▶ _Exercise requirements_
Repeat exactly the lines that run from the one containing "right front paw: (100, 375)" to the end of the data, and leave out all others.

▶ _Dataset records_

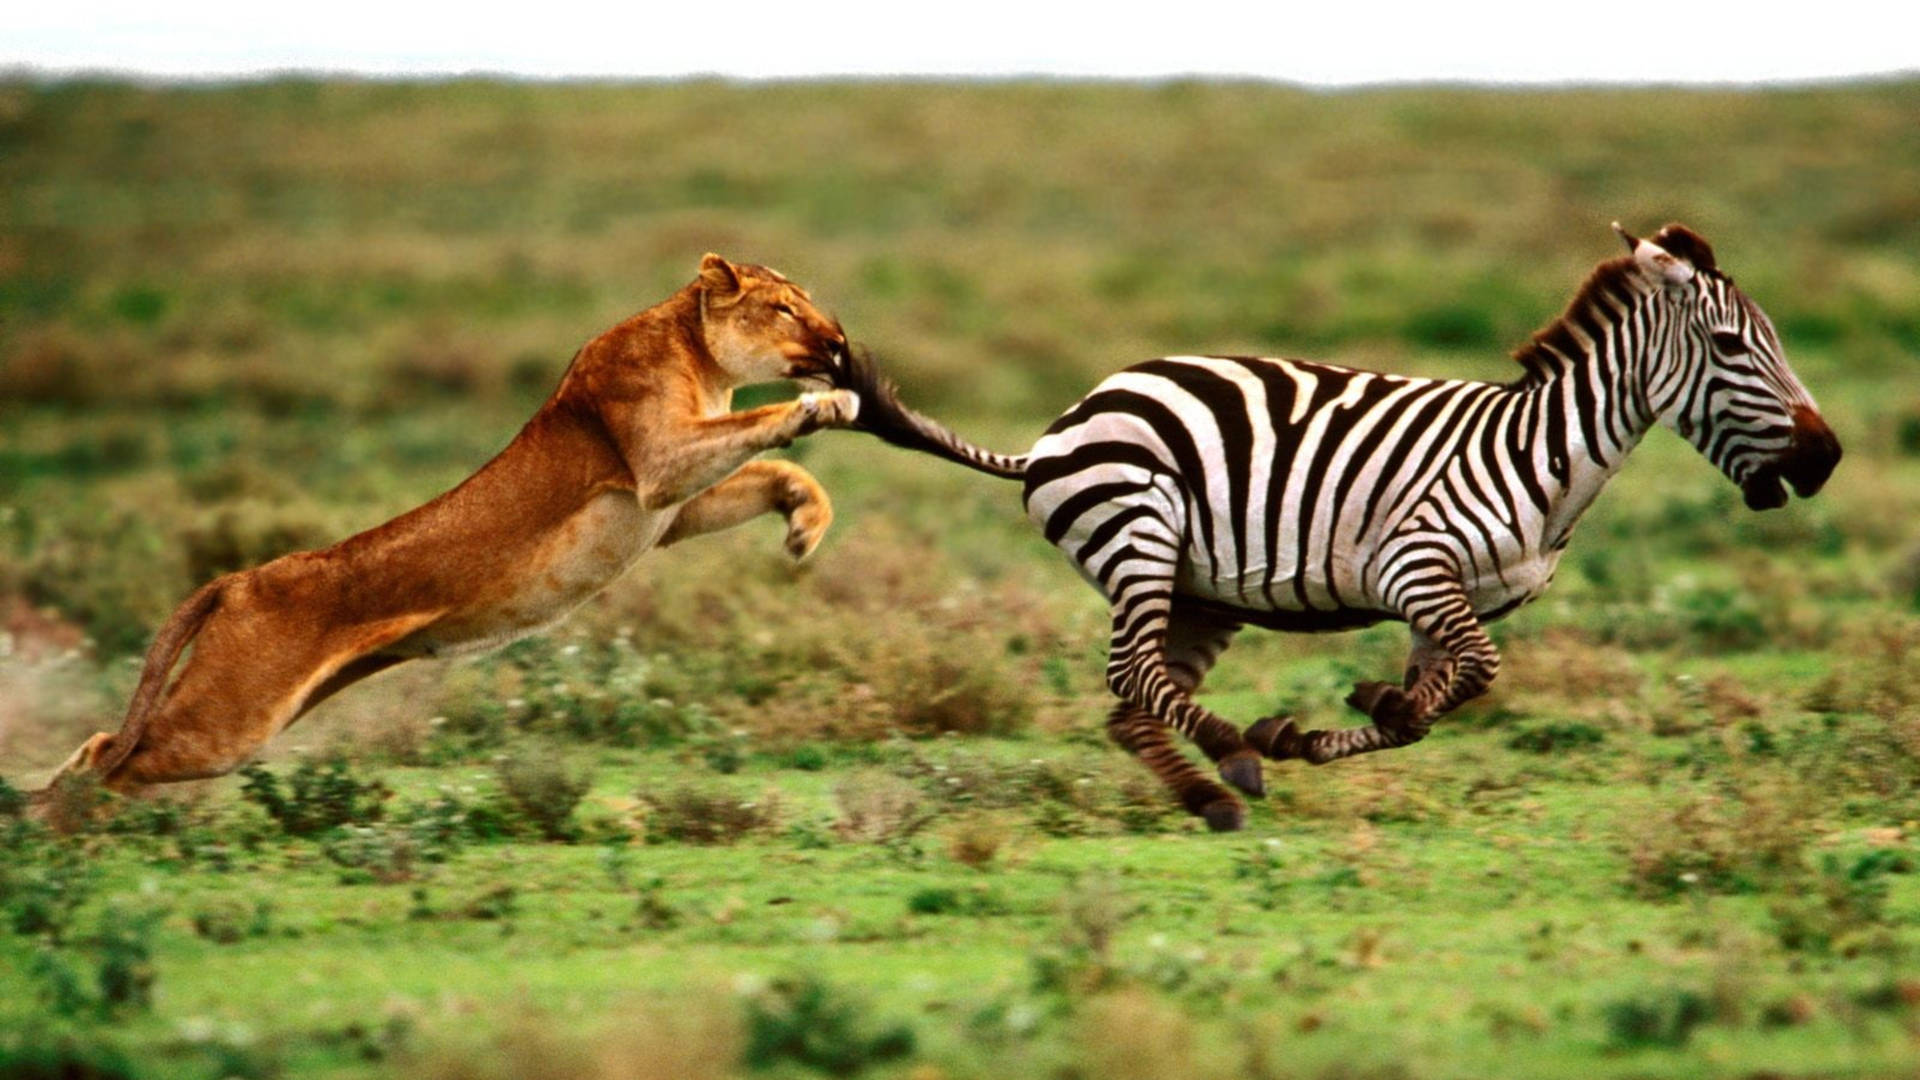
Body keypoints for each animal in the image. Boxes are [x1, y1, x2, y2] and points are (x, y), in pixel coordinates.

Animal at [36, 253, 859, 802]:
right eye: (786, 310)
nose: (839, 345)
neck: (703, 358)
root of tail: (239, 578)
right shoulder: (657, 458)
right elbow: (759, 425)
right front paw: (821, 407)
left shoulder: (669, 511)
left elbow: (768, 475)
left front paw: (804, 523)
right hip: (224, 719)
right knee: (107, 758)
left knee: (110, 755)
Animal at [836, 223, 1841, 831]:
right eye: (1732, 347)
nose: (1825, 459)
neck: (1541, 456)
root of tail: (1063, 424)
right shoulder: (1416, 565)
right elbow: (1478, 674)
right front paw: (1313, 728)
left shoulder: (1456, 602)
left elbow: (1439, 702)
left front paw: (1355, 715)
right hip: (1139, 533)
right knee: (1132, 675)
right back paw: (1233, 757)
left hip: (1198, 590)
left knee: (1132, 698)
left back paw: (1208, 793)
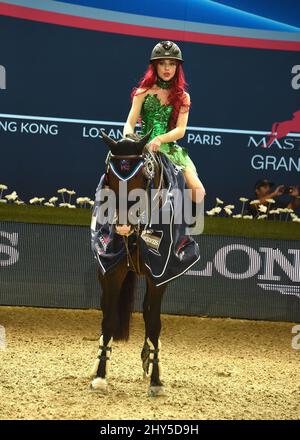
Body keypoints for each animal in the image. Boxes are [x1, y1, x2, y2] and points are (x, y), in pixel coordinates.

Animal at [90, 130, 168, 396]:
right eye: (109, 176)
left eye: (144, 175)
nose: (123, 225)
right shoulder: (111, 271)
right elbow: (108, 319)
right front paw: (100, 375)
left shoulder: (160, 275)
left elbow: (153, 322)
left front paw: (156, 380)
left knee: (147, 311)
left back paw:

▶ _Response_
right front paw: (100, 375)
left shoulder: (160, 275)
left elbow: (153, 322)
left front paw: (156, 380)
left knee: (147, 311)
left back paw:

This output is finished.